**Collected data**
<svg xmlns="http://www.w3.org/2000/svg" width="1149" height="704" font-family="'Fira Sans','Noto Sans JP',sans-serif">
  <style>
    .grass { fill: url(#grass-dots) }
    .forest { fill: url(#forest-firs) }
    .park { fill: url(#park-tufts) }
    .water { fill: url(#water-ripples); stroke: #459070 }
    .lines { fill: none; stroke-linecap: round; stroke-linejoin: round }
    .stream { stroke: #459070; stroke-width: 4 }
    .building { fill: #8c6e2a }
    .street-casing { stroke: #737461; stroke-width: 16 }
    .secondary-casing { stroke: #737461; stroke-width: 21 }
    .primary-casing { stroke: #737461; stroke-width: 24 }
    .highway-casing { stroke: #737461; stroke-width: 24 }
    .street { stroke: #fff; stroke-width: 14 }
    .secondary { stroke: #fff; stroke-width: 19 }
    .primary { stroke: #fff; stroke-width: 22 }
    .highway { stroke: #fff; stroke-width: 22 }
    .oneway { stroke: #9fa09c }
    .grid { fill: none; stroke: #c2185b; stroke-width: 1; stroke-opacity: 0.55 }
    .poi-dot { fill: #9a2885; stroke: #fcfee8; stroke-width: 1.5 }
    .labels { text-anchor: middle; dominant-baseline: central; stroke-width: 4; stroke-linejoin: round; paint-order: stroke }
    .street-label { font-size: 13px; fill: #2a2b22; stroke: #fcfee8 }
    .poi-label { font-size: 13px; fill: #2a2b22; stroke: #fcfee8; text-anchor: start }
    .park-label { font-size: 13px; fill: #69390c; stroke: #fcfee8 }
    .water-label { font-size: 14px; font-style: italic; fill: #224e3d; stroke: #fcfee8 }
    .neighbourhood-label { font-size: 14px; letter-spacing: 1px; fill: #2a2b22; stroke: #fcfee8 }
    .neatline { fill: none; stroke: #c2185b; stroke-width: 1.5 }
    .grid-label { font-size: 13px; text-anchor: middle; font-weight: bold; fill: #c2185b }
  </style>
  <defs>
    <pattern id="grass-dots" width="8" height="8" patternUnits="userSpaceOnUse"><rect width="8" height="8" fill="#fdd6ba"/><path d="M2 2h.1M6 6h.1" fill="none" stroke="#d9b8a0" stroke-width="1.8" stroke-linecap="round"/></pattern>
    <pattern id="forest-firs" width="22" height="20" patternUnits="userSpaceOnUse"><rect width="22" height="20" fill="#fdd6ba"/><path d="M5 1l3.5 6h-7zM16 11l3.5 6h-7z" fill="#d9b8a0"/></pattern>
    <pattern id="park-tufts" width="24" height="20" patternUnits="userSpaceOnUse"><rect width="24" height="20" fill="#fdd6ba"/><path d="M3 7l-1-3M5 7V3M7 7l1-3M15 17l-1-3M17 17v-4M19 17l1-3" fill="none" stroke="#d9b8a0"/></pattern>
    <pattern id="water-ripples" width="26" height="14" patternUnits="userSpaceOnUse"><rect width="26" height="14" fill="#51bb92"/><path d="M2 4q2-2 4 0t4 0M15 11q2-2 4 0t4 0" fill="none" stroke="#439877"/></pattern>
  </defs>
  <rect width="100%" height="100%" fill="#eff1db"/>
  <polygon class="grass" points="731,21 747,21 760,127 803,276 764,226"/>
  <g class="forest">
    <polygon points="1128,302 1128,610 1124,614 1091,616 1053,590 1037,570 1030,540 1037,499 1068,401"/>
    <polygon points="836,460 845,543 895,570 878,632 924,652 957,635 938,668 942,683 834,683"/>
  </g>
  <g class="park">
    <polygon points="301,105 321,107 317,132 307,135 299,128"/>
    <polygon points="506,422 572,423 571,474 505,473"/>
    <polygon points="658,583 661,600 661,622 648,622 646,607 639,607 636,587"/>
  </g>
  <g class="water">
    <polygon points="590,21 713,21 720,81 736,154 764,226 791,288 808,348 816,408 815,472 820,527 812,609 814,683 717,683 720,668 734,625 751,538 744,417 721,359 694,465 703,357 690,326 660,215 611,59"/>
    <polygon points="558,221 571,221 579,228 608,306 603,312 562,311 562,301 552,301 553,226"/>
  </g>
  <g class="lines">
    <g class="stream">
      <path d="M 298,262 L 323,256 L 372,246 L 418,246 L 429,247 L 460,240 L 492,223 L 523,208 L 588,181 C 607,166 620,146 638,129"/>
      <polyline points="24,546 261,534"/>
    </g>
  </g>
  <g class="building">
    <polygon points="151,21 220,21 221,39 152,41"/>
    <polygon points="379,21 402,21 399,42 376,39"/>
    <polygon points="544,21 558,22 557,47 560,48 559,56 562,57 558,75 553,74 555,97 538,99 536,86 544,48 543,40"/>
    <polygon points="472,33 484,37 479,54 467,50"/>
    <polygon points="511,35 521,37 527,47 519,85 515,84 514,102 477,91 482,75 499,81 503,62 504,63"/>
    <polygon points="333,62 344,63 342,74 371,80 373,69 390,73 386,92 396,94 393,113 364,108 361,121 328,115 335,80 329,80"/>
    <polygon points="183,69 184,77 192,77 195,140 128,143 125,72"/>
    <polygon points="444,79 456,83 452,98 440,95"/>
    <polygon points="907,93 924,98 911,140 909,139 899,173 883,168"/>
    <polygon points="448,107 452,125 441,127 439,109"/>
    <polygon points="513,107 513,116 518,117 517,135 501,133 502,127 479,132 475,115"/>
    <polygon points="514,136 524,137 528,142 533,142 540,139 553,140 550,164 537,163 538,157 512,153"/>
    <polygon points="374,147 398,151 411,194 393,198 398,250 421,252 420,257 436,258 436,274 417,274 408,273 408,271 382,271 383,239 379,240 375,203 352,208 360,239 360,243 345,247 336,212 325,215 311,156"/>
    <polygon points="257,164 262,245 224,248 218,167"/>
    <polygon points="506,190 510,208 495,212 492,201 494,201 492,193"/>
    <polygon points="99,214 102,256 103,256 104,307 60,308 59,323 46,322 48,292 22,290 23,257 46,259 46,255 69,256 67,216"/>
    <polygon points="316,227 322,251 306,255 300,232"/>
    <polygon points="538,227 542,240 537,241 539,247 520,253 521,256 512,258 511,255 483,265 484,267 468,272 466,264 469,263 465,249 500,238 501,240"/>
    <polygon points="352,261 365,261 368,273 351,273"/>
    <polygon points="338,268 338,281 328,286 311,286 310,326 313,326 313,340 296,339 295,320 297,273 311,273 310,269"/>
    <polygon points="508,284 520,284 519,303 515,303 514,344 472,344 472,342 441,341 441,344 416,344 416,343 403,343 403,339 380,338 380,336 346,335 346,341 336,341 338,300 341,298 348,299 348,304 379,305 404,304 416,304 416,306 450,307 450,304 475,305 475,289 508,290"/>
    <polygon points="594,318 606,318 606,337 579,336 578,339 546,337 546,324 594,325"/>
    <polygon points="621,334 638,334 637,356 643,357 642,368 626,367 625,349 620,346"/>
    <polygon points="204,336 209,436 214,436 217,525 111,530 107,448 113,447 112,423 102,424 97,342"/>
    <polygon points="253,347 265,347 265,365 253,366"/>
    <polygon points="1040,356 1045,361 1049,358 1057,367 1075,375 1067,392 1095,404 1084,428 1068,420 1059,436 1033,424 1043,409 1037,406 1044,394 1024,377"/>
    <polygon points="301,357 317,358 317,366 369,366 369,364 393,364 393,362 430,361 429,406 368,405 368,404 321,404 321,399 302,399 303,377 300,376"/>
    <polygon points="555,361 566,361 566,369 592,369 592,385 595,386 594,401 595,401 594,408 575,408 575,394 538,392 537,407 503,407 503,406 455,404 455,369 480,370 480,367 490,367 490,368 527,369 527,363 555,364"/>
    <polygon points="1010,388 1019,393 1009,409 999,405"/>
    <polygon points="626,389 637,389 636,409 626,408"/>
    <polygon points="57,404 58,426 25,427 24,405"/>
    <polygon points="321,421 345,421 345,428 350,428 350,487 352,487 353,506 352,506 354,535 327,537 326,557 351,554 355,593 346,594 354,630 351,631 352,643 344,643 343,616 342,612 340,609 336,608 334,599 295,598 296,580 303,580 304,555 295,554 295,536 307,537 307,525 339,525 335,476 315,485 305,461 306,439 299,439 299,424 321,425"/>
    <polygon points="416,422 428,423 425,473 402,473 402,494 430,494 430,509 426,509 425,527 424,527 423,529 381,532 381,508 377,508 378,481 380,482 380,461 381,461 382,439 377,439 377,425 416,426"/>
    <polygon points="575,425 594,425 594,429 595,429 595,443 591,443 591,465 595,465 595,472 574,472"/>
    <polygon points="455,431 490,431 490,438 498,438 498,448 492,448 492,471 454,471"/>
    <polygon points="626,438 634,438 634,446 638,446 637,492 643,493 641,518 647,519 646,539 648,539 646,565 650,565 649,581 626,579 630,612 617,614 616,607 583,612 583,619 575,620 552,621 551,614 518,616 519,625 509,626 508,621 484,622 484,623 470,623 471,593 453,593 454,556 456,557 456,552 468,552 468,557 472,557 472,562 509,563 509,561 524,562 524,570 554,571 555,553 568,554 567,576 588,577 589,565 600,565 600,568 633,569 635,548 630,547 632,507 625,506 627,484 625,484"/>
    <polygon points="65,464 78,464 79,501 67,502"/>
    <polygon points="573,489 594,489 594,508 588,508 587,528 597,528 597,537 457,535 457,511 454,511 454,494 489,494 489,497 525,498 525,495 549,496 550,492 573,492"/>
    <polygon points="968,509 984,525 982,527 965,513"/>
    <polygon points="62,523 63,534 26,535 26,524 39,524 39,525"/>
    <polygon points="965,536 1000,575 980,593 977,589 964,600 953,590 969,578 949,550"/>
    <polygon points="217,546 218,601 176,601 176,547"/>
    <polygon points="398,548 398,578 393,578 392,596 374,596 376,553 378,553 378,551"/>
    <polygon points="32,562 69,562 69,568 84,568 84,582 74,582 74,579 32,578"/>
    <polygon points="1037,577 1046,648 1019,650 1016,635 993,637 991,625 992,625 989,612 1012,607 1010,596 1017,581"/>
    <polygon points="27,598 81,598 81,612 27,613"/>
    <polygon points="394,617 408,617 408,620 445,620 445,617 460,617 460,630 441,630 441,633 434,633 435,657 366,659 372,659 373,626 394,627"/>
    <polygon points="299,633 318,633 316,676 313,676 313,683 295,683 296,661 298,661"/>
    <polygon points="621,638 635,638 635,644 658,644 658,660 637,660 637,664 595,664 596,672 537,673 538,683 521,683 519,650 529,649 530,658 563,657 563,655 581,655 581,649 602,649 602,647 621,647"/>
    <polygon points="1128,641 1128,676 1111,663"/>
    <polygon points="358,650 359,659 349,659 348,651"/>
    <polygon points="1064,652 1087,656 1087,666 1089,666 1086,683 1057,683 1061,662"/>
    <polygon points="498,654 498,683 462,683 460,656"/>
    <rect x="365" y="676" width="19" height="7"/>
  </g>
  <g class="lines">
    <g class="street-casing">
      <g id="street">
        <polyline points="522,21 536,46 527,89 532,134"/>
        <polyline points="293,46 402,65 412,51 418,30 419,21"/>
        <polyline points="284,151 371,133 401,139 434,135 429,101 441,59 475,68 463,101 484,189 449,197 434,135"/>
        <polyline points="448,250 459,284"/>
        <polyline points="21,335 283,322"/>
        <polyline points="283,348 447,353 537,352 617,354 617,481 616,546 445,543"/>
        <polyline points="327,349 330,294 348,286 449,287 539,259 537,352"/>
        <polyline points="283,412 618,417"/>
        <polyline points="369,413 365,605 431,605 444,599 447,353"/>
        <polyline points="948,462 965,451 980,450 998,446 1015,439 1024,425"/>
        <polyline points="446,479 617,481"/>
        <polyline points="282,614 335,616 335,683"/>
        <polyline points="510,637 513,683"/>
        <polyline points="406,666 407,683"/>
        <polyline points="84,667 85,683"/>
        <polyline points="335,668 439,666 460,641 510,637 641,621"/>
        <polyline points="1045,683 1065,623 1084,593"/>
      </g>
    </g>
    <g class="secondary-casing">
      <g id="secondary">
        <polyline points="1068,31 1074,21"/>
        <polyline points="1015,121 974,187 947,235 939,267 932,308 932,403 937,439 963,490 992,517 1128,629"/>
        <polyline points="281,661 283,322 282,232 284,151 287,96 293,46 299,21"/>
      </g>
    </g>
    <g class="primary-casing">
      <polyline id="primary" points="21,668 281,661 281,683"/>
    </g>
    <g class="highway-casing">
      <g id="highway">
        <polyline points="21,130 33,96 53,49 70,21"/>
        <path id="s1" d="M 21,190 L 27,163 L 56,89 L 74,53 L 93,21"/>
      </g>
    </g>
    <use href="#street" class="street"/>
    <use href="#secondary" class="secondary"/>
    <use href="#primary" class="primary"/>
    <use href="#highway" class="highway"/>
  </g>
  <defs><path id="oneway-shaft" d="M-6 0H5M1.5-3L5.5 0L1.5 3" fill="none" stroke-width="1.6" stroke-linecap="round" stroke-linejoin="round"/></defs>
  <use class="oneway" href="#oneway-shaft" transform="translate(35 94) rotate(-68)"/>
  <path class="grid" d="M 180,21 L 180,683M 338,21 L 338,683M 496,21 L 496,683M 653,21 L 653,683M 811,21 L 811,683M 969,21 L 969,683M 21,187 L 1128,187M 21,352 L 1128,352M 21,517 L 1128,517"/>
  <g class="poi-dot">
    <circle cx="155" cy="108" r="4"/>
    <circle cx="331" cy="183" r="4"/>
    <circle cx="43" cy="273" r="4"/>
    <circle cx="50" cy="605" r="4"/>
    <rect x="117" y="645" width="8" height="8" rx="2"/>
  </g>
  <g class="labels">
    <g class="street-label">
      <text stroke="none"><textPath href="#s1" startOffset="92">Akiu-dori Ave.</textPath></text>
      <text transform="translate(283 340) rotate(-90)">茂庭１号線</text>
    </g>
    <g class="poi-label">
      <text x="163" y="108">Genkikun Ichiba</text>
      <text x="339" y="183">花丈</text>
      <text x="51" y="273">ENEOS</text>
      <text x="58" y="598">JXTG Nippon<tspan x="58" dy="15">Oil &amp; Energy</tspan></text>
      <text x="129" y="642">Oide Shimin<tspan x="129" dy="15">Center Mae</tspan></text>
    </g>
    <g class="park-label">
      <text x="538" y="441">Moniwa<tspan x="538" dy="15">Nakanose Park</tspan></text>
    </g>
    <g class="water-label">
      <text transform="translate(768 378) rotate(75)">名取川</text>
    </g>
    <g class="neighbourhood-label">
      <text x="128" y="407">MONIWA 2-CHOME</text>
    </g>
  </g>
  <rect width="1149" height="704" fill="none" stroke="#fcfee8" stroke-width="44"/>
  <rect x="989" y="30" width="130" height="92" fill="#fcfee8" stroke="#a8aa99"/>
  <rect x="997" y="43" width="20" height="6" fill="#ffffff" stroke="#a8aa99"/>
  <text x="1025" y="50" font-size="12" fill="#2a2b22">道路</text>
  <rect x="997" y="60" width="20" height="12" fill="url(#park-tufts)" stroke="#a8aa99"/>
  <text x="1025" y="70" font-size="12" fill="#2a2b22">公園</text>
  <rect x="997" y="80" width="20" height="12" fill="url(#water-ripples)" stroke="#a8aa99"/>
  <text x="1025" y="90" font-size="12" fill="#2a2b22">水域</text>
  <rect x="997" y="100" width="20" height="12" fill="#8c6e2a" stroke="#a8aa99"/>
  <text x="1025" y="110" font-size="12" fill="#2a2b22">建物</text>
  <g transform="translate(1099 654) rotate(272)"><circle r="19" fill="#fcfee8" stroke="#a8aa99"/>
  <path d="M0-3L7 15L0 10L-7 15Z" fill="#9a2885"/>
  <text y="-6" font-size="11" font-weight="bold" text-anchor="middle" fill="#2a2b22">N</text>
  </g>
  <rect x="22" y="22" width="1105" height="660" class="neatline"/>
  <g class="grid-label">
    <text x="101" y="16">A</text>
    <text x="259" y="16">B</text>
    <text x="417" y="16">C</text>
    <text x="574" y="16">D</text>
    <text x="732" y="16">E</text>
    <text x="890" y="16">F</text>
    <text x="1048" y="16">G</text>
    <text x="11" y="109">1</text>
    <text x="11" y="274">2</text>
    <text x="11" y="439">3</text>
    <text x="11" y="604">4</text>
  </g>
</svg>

**WHAT IS REQUIRED**
Copy every line where the word "labels" is present in the entries above.

**RESULT BELOW**
    .labels { text-anchor: middle; dominant-baseline: central; stroke-width: 4; stroke-linejoin: round; paint-order: stroke }
  <g class="labels">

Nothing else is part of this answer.